Using a real-world example of a particularly challenging categorization task, we'll look at data-layer solutions for several different approaches to categorizing, cataloging, organizing, systematizing information. Data-modeling geeks, bring your thinking caps! Once we define the problem space and some terms we'll use for discussion, I'd like this session to be very participatory.
I'll try to keep our discussion grounded in concrete reality—using examples from research, medical records, standards compliance, and product formulation—but the issues involved apply to many domains of information. I'll also illustrate approaches that fail, using examples from multi-national corporations and local/county/federal government.

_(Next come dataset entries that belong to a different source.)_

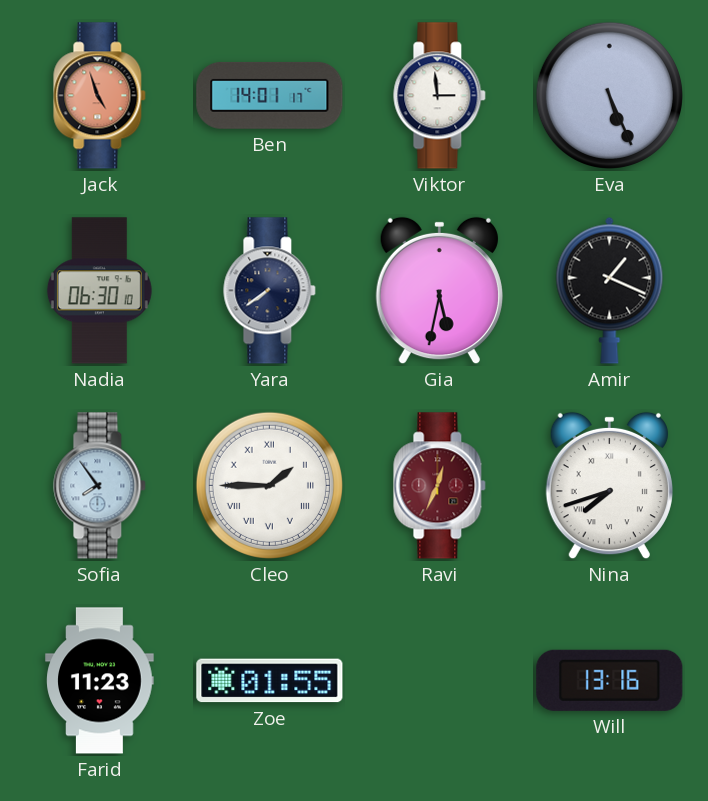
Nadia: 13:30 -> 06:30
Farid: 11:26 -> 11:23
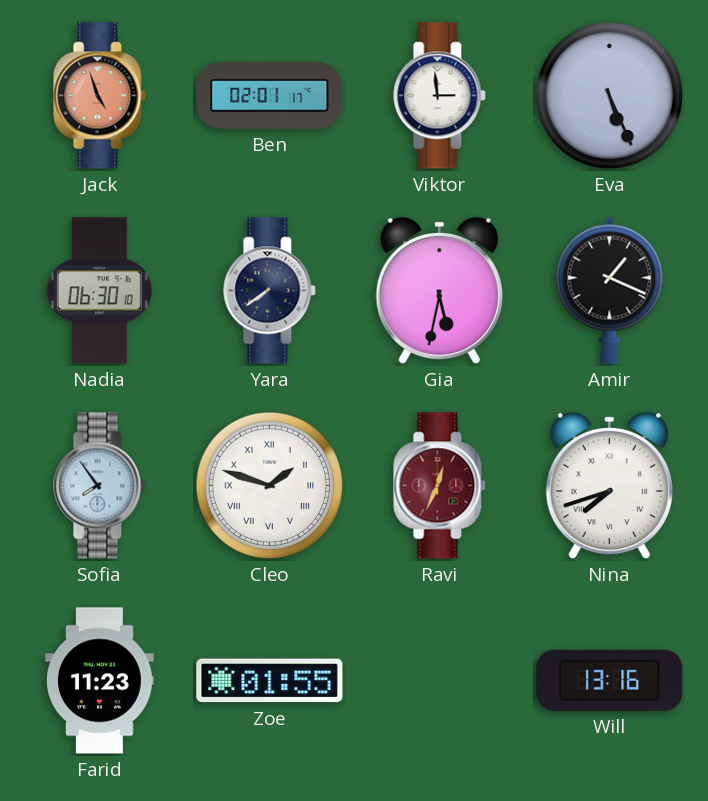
Ben: 14:01 -> 02:01
Cleo: 1:45 -> 1:48
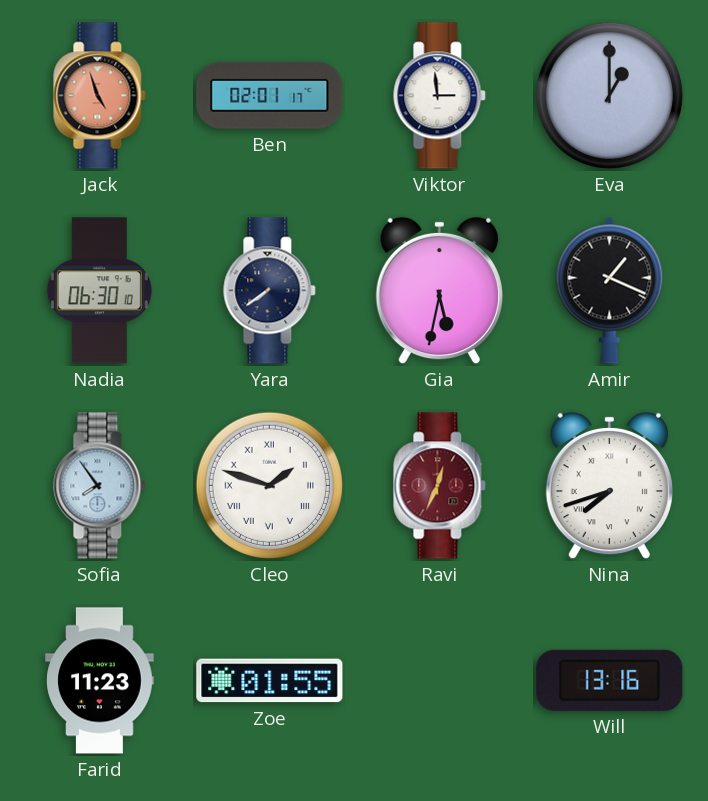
Eva: 5:26 -> 1:00
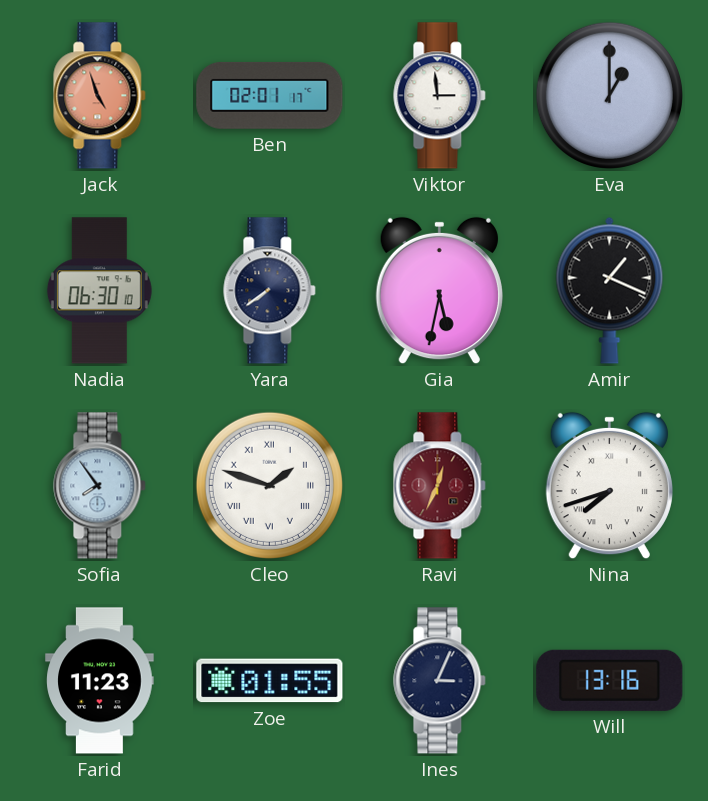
Ines: none -> 3:04
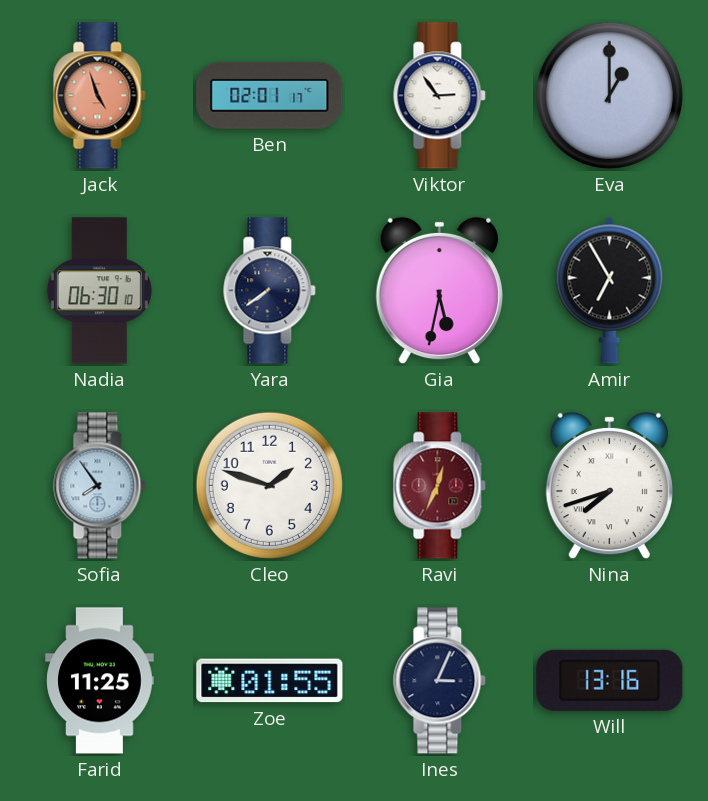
Viktor: 2:59 -> 2:54
Amir: 1:19 -> 6:55
Cleo numerals: Roman -> Arabic
Farid: 11:23 -> 11:25
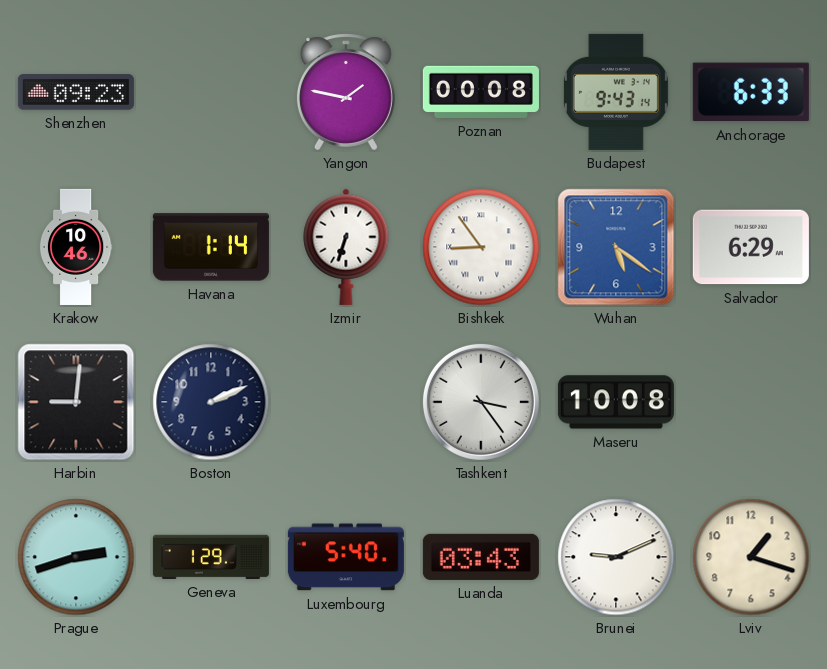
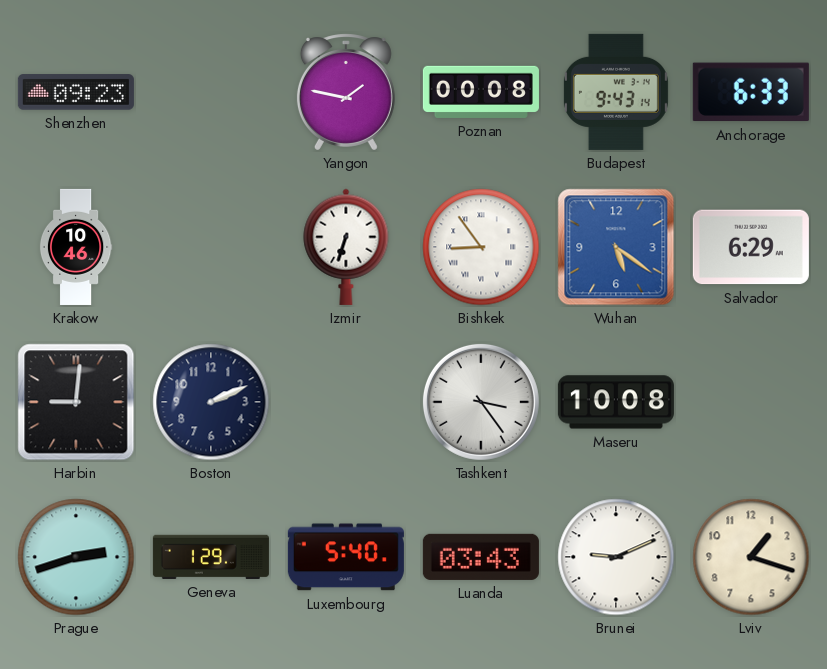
Havana: 1:14 -> none
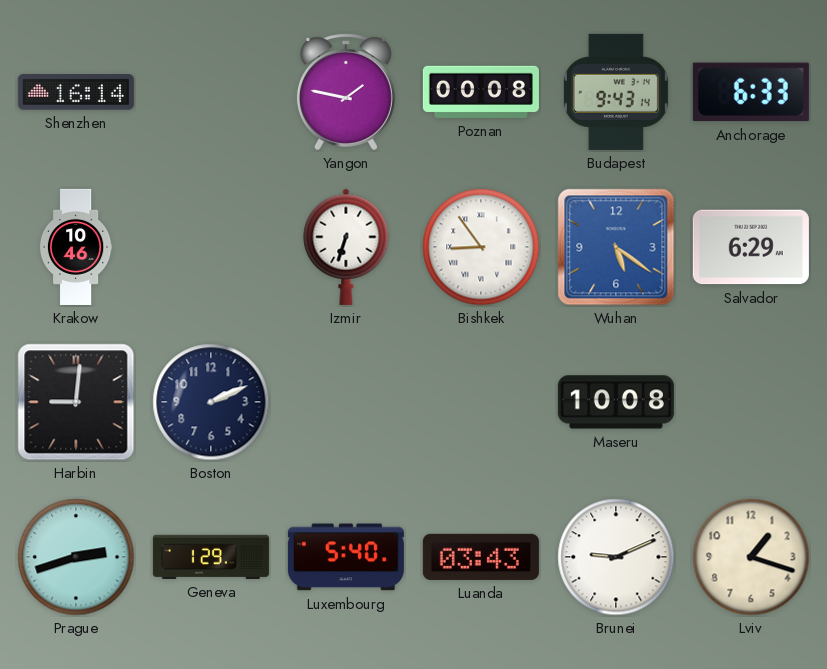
Shenzhen: 09:23 -> 16:14
Tashkent: 3:24 -> none
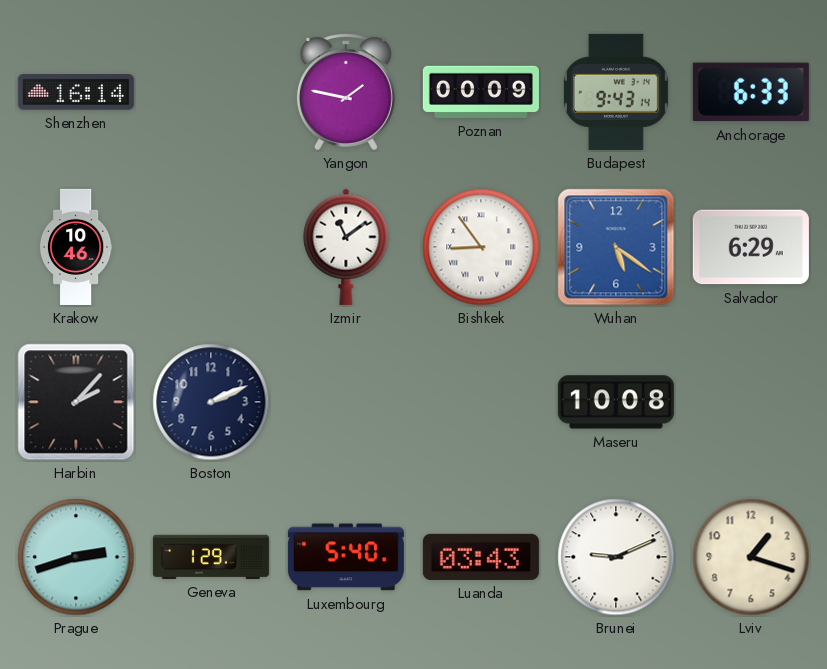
Poznan: 00:08 -> 00:09
Izmir: 6:33 -> 11:09
Harbin: 9:01 -> 2:07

Our holy grail will be a single, elegant data model that is equally well suited to several major types of categorization tasks, but at worst maybe we'll agree on a best model for each of several different categorization systems.
Host: Allen Poole
cdsnw.com
Comments (3)
L. Allen Poole said
at 11:04 am on Jan 22, 2010
Intro slides available here:
http://pauseonerror.pbworks.com/f/TaggingVsLinnneus750.mov
L. Allen Poole said
at 2:24 am on Jan 15, 2010
Great! There are some interesting UI challenges to explore as well. For example, a hierarchical taxonomy can sometimes be very elegantly modeled in a recursive structure, but Filemaker's UI features don't make it easy to help a user navigate/query/report recursive data.
John Sindelar said
at 11:28 pm on Jan 14, 2010
Very much looking forward to this Allen. I'm especially interested in the 'costs' of different modeling approaches: what does a given approach do to importing records, to searching, etc.